Instruction 1.
Rewrite the Fort Concho article between "Chris Morgan, education" and "post, Morgan said.", inclusive, swapping "canvas tents" for "cloth tents".
Instruction 2.
According to the Fort Concho article, why does Morgan say Indian tepees are the way to go?

---------- Passage provided

Re-enactors portray Christmas on the frontier

SAN ANGELO, Texas (AP) — Christmas at Old Fort Concho could be called a big tent event.

It’s a holiday season celebration with Santa Claus and miles of decorations. It’s a weekend for education with hands-on activities from sewing to soldiering for children. There’s dining and entertainment. And running inside and beside all this is the Winter Rendezvous on Saturday and Sunday.

For the nation’s community of re-enactors, the Winter Rendezvous is the weekend’s big draw.

“A lot of us only know each other by our re-enactor name,” said Lil Grizz, a hat maker from Hill City, Kan., who refused to give another name.

“When you think of it, we are in that persona,” he said. “In a sense, we’re all actors or we’re playing the same games we did as kids.”

Lil Grizz was setting up his canvas workshop on the Sutler Row side of the parade ground. A sutler was a trader who sold provisions to the Army during Fort Concho’s heyday. The fort was active during the Indian Wars era, after the end of the Civil War, from 1867 to 1889.

Chris Morgan, education director and living history coordinator at Fort Concho National Historic Landmark, said vendors such as Lil Grizz are full-time re-enactors, while some of the living history participants “have day jobs.”

During the Winter Rendezvous, many of the participants will stay in their canvas tents, part of living the frontier lifestyle. The fort provides a field kitchen tent to feed the participants, with dining hall tents provided and set up by troops from Goodfellow Air Force Base.

Staff Sgt. Amanda Otero said Goodfellow troops will staff barricades and ticket booths.

“A couple of NCOs will just be out perusing the area, making sure everything goes OK,” she said.

Re-enactor groups from Fort Chadbourne and Fort McKavett state historic sites will participate, as will a group from the 1st Cavalry Division Museum based at Fort Hood, an active Army post, Morgan said.

He said civilian contributions will include soap-making demonstrations at a laundress tent, Texas Rangers and families doing such activities as grinding corn and cooking over open fires in iron pots.

The Winter Rendezvous is also an opportunity for the fort to display its collection of tents.

“We have representations of all the canvas of the 19th century,” Morgan said, including a Sibley tent, a design used extensively by the U.S. Army before and during the Civil War, and an Indian lodge.

“Indian tepees are the way to go,” Morgan said. “They had a few hundred years to figure it out.”

Lil Grizz said he and some of his buddies got interested in history re-enactment in high school in the 1960s. He also worked for a hat maker and later started specializing in historic hats.

“I don’t make a modern hat,” Lil Grizz said. “When I say modern, the Stetson and that type came later with the Wild West shows in the late 1880s. They got flashy back then.”

Lil Grizz stays in costume: a black, wide-brimmed hat with a round crown, a blue scarf tied around his throat over a collarless striped shirt and black vest with brass buttons, his dust brown pants tucked into tall black boots.

--------------------
---------- Dataset rows

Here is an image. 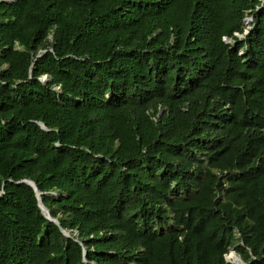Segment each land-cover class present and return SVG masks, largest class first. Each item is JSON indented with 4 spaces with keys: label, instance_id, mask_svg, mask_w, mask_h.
<instances>
[{
    "label": "trees",
    "instance_id": "obj_1",
    "mask_svg": "<svg viewBox=\"0 0 264 264\" xmlns=\"http://www.w3.org/2000/svg\"><path fill=\"white\" fill-rule=\"evenodd\" d=\"M230 250L264 264V0H0V264Z\"/></svg>",
    "mask_w": 264,
    "mask_h": 264
},
{
    "label": "water",
    "instance_id": "obj_2",
    "mask_svg": "<svg viewBox=\"0 0 264 264\" xmlns=\"http://www.w3.org/2000/svg\"><path fill=\"white\" fill-rule=\"evenodd\" d=\"M43 79H46V77H44ZM41 125L44 127V124H43V123H41ZM23 181L26 182V183H28V184H30V185L35 189L36 194H37V197H38V200H39V206H40L42 212L45 214V216H46L47 218H49L50 220H52V221H54V222H57L56 219H54V218L51 217V215H50L48 209H47V208L44 206V204L42 203V200H41V197H40L41 192L38 190L36 184H35L33 181H31V180H23ZM64 232H65V234L68 235V233H67L66 231H64ZM238 258H240V257L238 256ZM226 259H227V261H230V262L235 263V264H246V263L243 262L242 260H241L240 262H238V261H231V260H229L227 257H226ZM240 259H241V258H240Z\"/></svg>",
    "mask_w": 264,
    "mask_h": 264
},
{
    "label": "built area",
    "instance_id": "obj_3",
    "mask_svg": "<svg viewBox=\"0 0 264 264\" xmlns=\"http://www.w3.org/2000/svg\"><path fill=\"white\" fill-rule=\"evenodd\" d=\"M252 20H253V17H247L246 20H245L246 26H245V29H244V33L242 34V33L236 32L235 35L238 36V37H243L244 34H246L248 32V30L250 28V23H251ZM224 39L227 40V38H224Z\"/></svg>",
    "mask_w": 264,
    "mask_h": 264
},
{
    "label": "rangeland",
    "instance_id": "obj_4",
    "mask_svg": "<svg viewBox=\"0 0 264 264\" xmlns=\"http://www.w3.org/2000/svg\"><path fill=\"white\" fill-rule=\"evenodd\" d=\"M234 253H235V255L237 256L235 250H230V252L226 255V257H227L229 260H231V261H236V260H234V259L231 257V255H233Z\"/></svg>",
    "mask_w": 264,
    "mask_h": 264
},
{
    "label": "bare ground",
    "instance_id": "obj_5",
    "mask_svg": "<svg viewBox=\"0 0 264 264\" xmlns=\"http://www.w3.org/2000/svg\"><path fill=\"white\" fill-rule=\"evenodd\" d=\"M231 257H232L234 260L238 261V262L241 261V259L238 258V255L236 256L235 253H234L233 255H231Z\"/></svg>",
    "mask_w": 264,
    "mask_h": 264
}]
</instances>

--------------------

Worked answer 1.
Chris Morgan, education director and living history coordinator at Fort Concho National Historic Landmark, said vendors such as Lil Grizz are full-time re-enactors, while some of the living history participants “have day jobs.”

During the Winter Rendezvous, many of the participants will stay in their cloth tents, part of living the frontier lifestyle. The fort provides a field kitchen tent to feed the participants, with dining hall tents provided and set up by troops from Goodfellow Air Force Base.

Staff Sgt. Amanda Otero said Goodfellow troops will staff barricades and ticket booths.

“A couple of NCOs will just be out perusing the area, making sure everything goes OK,” she said.

Re-enactor groups from Fort Chadbourne and Fort McKavett state historic sites will participate, as will a group from the 1st Cavalry Division Museum based at Fort Hood, an active Army post, Morgan said.

Worked answer 2.
He says the people who made them had a few hundred years to figure it out.